We should also keep in mind that the economic well-being of the country is not measured by how much taxes the government can collect, or even the size of the deficit. Rather, it is measured by the country’s productive capacity. …It is shocking to think that we have a presidential candidate who would make the private sector $5 poorer in order to make the government $1 richer.
And here’s what I wrote about some research from the European Central Bank.
…this study implies that the government would reduce private-sector taxable income by about $20 for every $1 of new tax revenue. Does that seem like good public policy? Ask yourself what sort of politicians are willing to destroy so much private sector output to get their greedy paws on a bit more revenue.
Here’s the remaining list of suggested tax hikes, followed by my parenthetical observations.
By the way, there’s one group that doesn’t have to worry very much about all these proposed tax hikes. OECD bureaucrats get tax-free salaries, which may explain why they seem oblivious to the real-world impact of their proposed policies.
Interestingly, the report inadvertently acknowledges that lower tax rates are good for capital formation and tax compliance.
The decline in top rates of income tax leads to a reduction in the tax burden carried by high earners and thus increases their post-tax income. Higher disposable income makes it easier for individuals to save and accumulate capital which eventually increases incomes further.

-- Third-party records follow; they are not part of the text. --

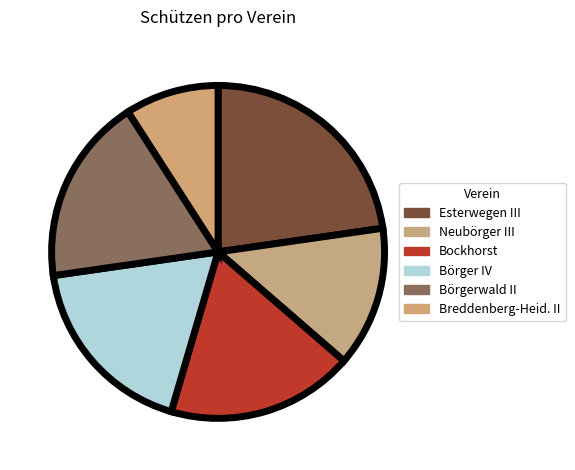

Which has a higher value, Neubörger III or Bockhorst?

Bockhorst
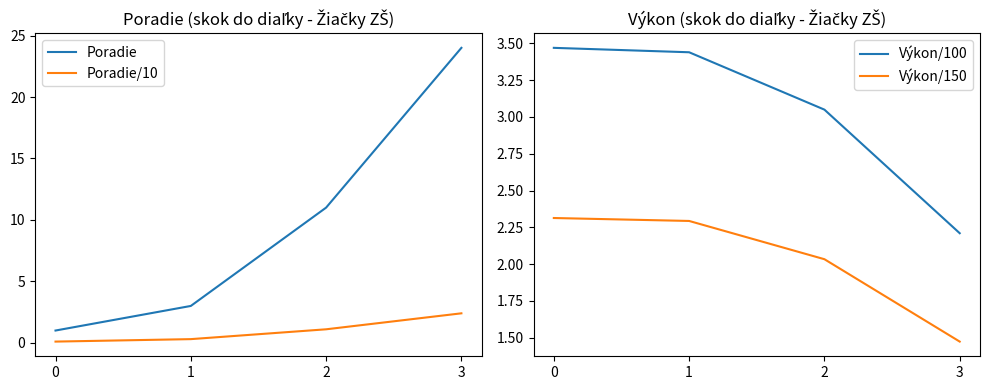

Reading left to right, transcribe all the data shown in this chart.

Poradie: 1.0	3.0	11.0	24.0
Poradie/10: 0.1	0.3	1.1	2.4
Výkon/100: 3.5	3.4	3.0	2.2
Výkon/150: 2.3	2.3	2.0	1.5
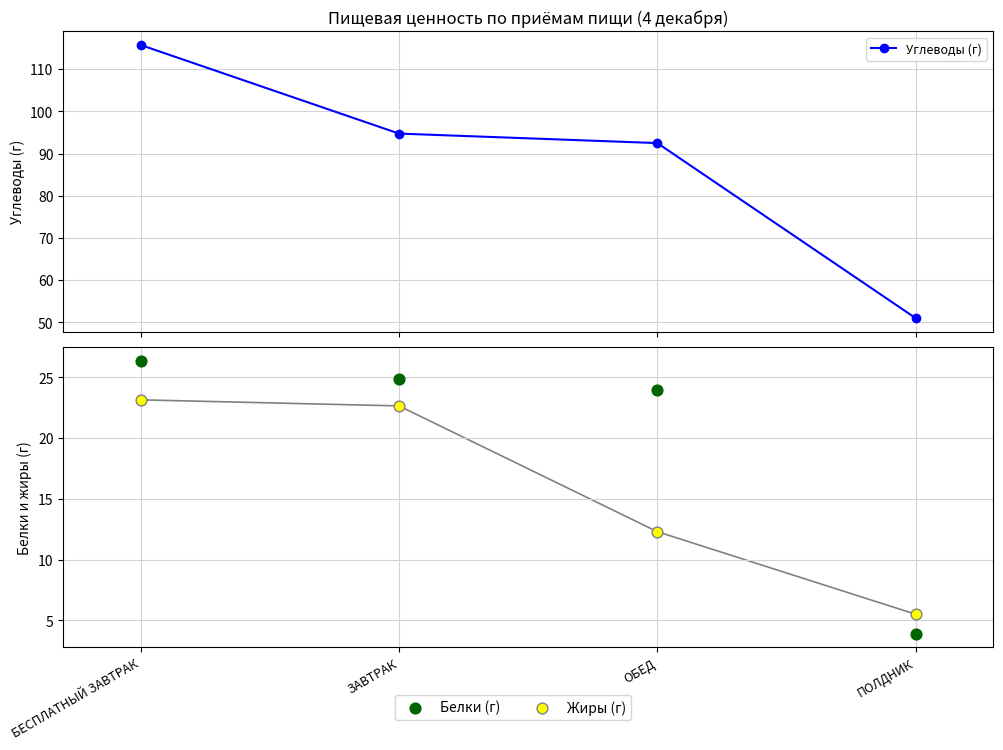

At which category is the sum across all series the highest?

БЕСПЛАТНЫЙ ЗАВТРАК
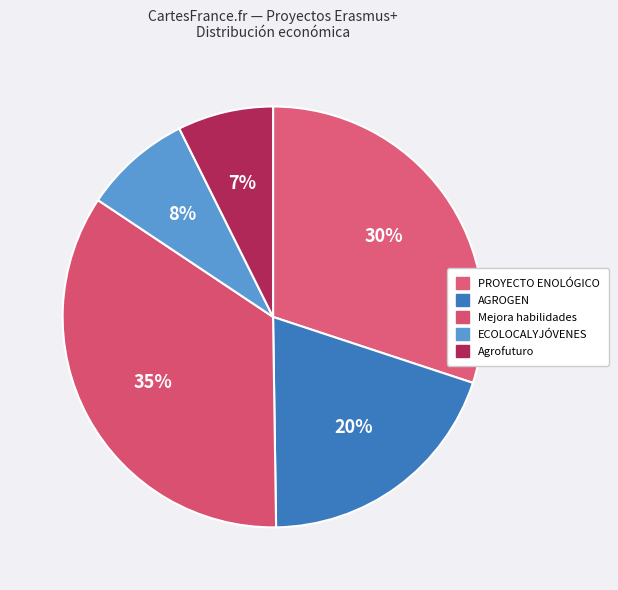

How many segments does this pie chart have?

5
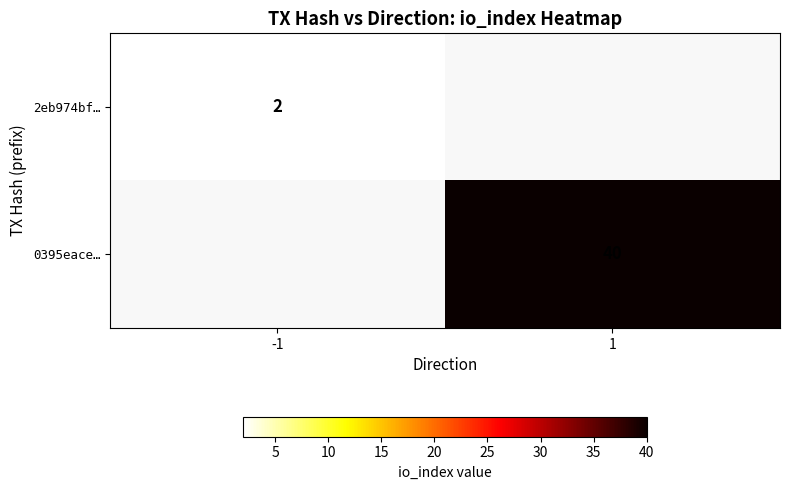

At which category does the chart reach its peak across all series?

1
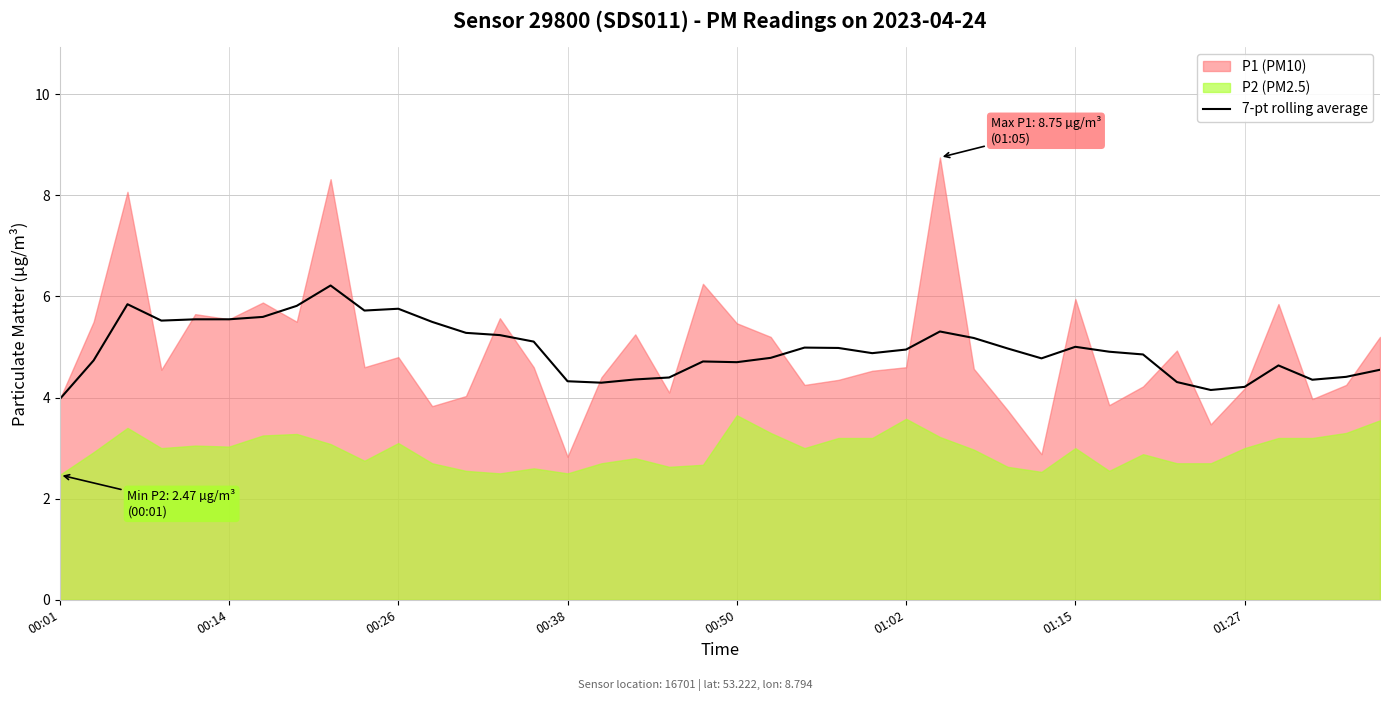

The value at 32 is 4.9. True or false?

True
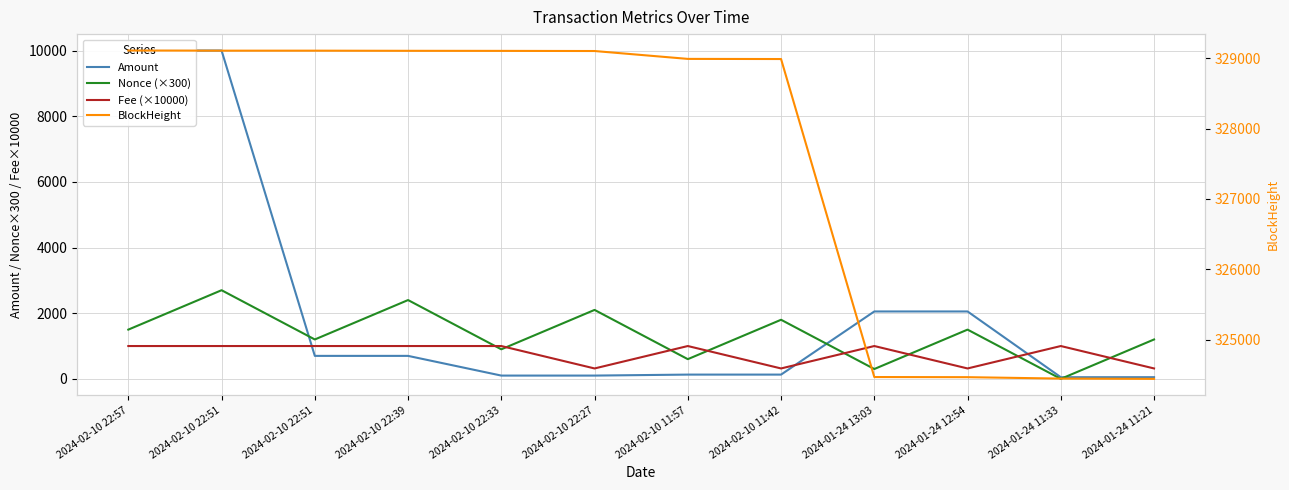

List the series in order of their peak value, lowest first.

Fee (×10000), Nonce (×300), Amount, BlockHeight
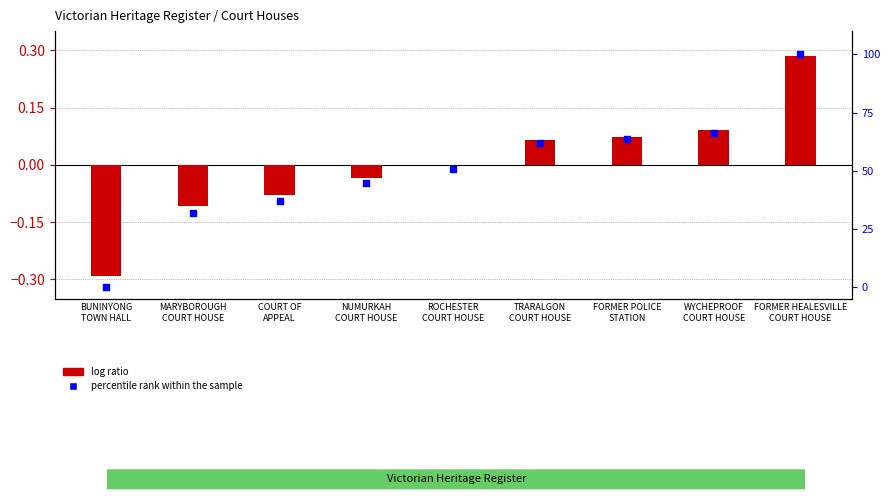

At how many categories does at least one series exceed 10?

8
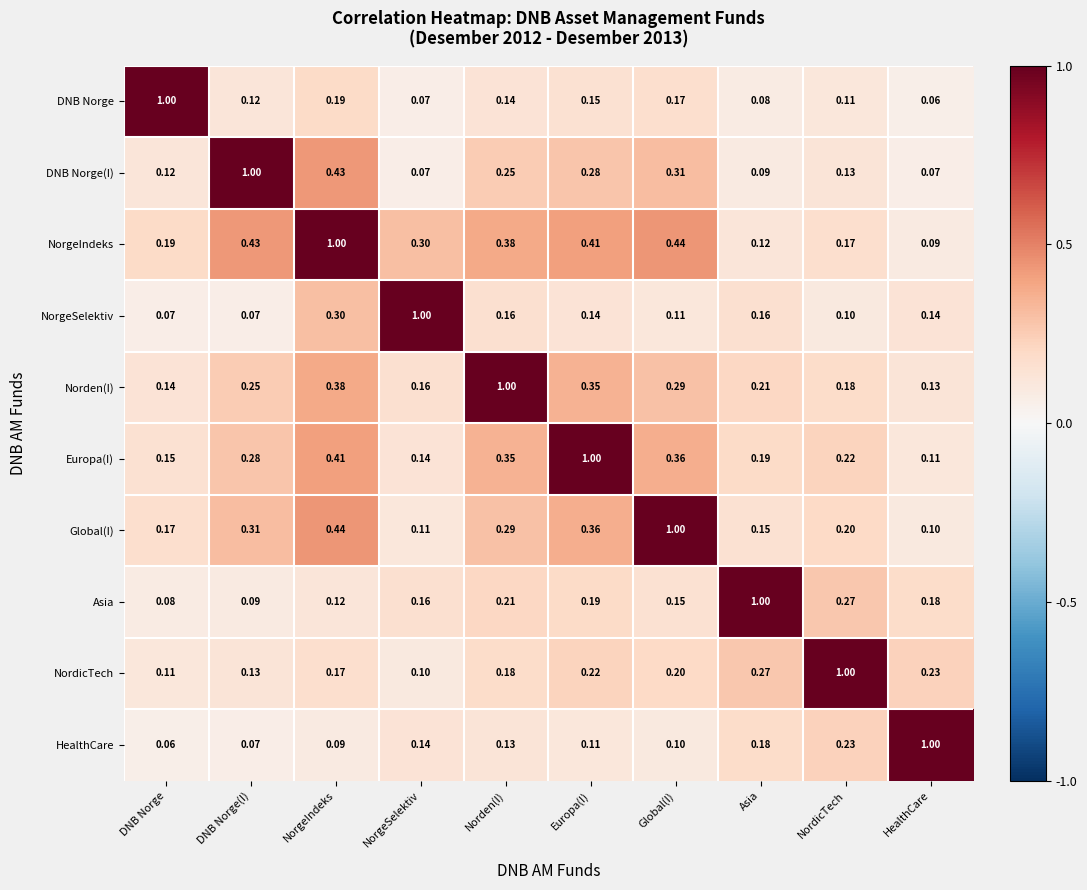

Which series has the largest total across all categories?

NorgeIndeks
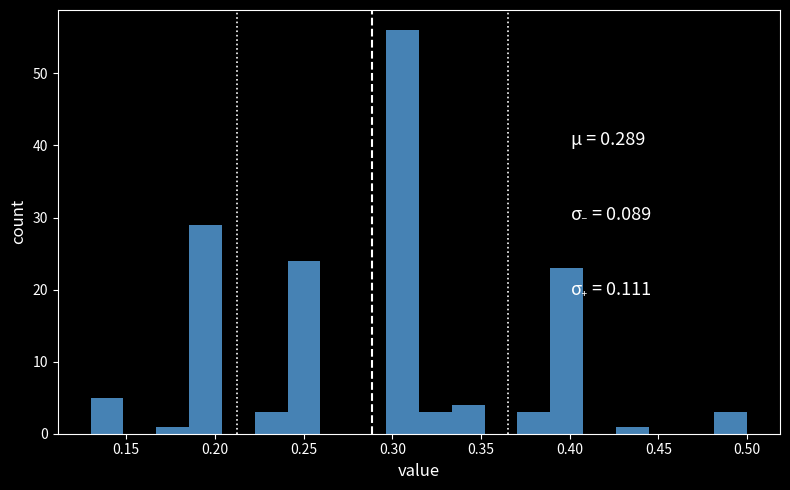

Around what value on the x-axis is the tallest bar? Give the approximate position of its centre, as read against the axis.

0.305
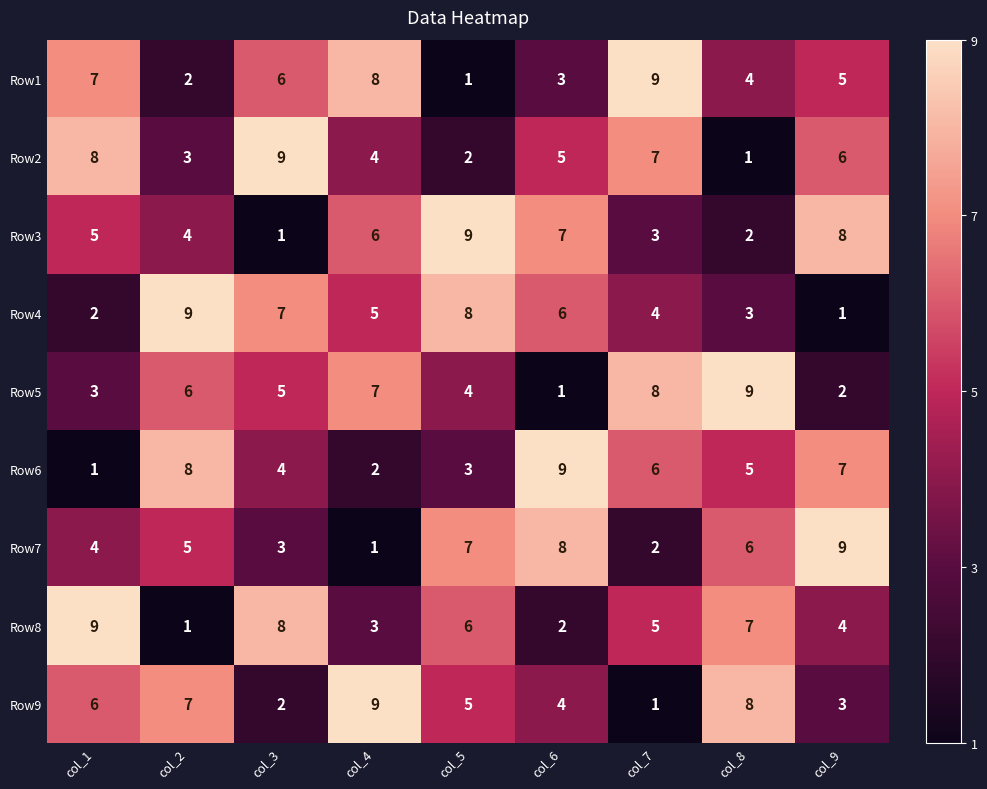

What is the maximum value shown in the chart?

9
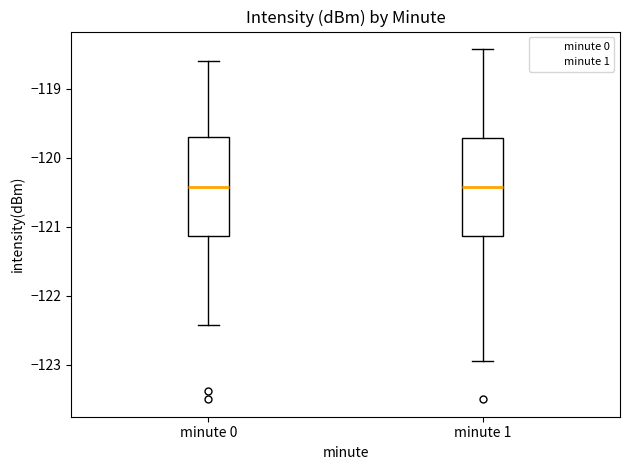

Reading left to right, read every box against the y-axis: the position of its median line, the range the box covers, and the ends of its whiskers. The values are not printed on the chart, so give them approximately, as read against the axis.

minute 0: median -120.4, box -121.1 to -119.7, whiskers -122.4 to -118.6
minute 1: median -120.4, box -121.1 to -119.7, whiskers -122.9 to -118.4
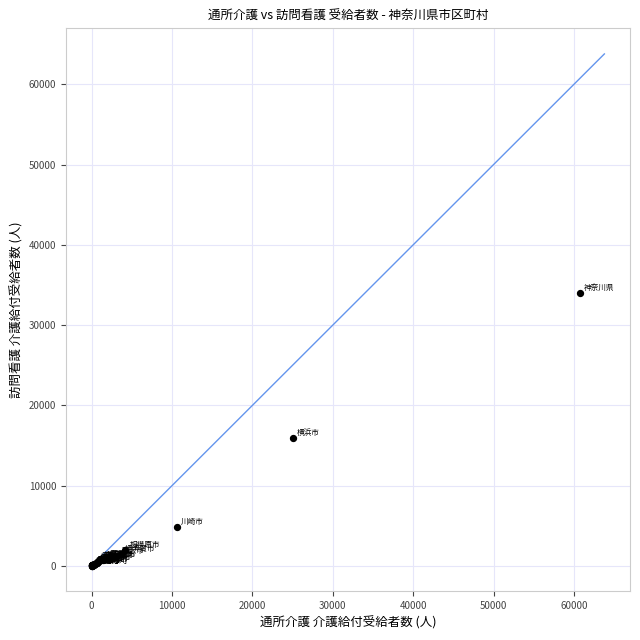

What Y value in the scatter plot is closest to 17022?

15976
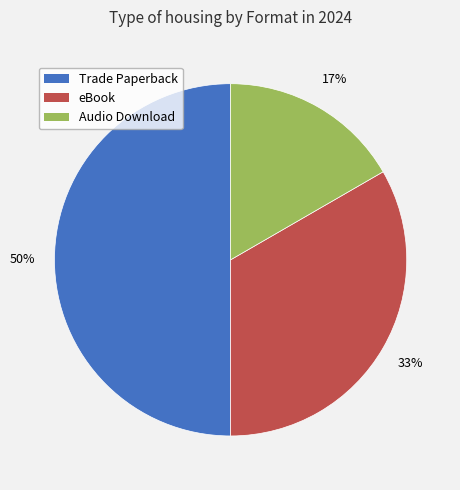

Between Audio Download and eBook, which is larger?

eBook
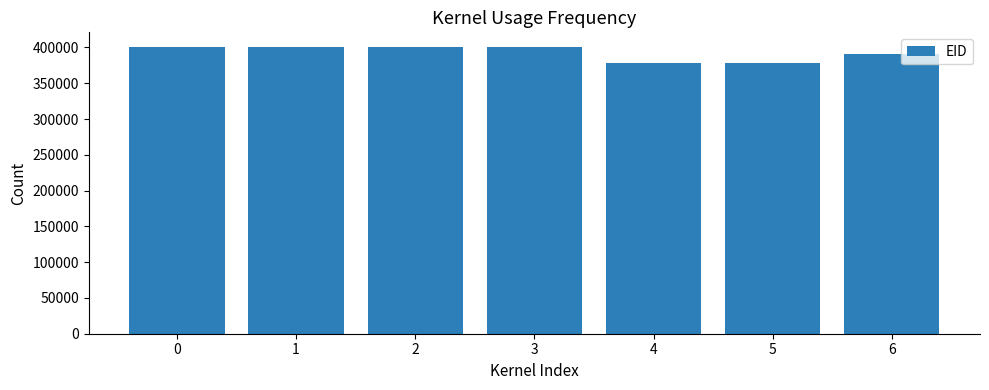

What is the average value?

393293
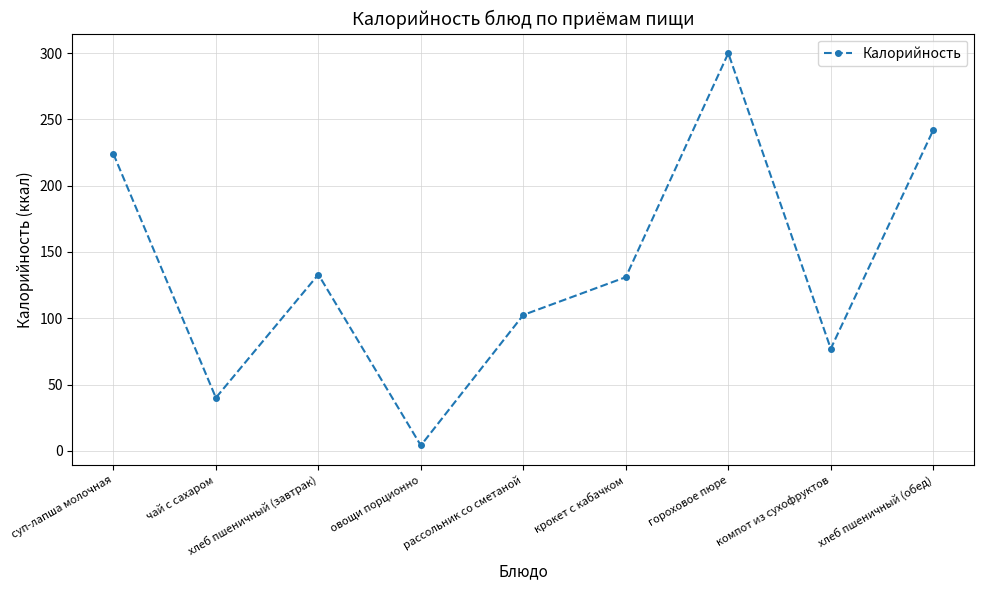

How many distinct data groups are displayed?

1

Reducing top rates of income tax reduces the incentive to engage in tax planning to avoid or evade tax, so leads to more income being declared for income tax purposes.
Though this accidental bit of insight certainly didn’t have any impact on the OECD’s policy recommendations.
We now have updated numbers from the OECD. The good news, so to speak, that America’s need for “budgetary consolidation” appears to have dropped from about 9.5 percent of GDP to 9 percent of GDP. But we’re still one of nations with the biggest long-run challenge, which is why I’m a broken record on the need for real entitlement reform.
The numbers for Greece and Portugal have gotten much worse in the past couple of years. I’m tempted to say that this is evidence that all the tax increases in those two nations have backfired. But I suspect it’s more a function of the OECD statistics people being wildly off base a couple of years ago.
P.P.S. If you were asked about the policies needed to promote more growth in Malaysia and Indonesia, you would probably suggest copying the high-growth economies in the region such as Hong Kong and Singapore.
But if you were an OECD bureaucrat, you would instead put out a report about “Rising tax revenues: A key to economic development in emerging Asian countries.”
And you would make this absurd assertion.
Increased domestic resource mobilisation is widely accepted as crucial for countries to successfully meet the challenges of development and achieve higher living standards for their people. Additional tax revenues enable governments to simultaneously strengthen infrastructure development, enhance the quality of education and promote social cohesion.
But don’t be surprised. The OECD made the exact same recommendation for higher taxes to finance bigger government when looking at Latin American economies. So at least they’re consistent.
Too bad the OECD bureaucrats are so in love with higher taxes that they never suggest the policies that enabled Western Europe to become rich.
P.P.P.S. The OECD report focuses on “taxing the rich,” but always remember that politicians use that as a strategic gimmick in order to justify higher taxes on the rest of us.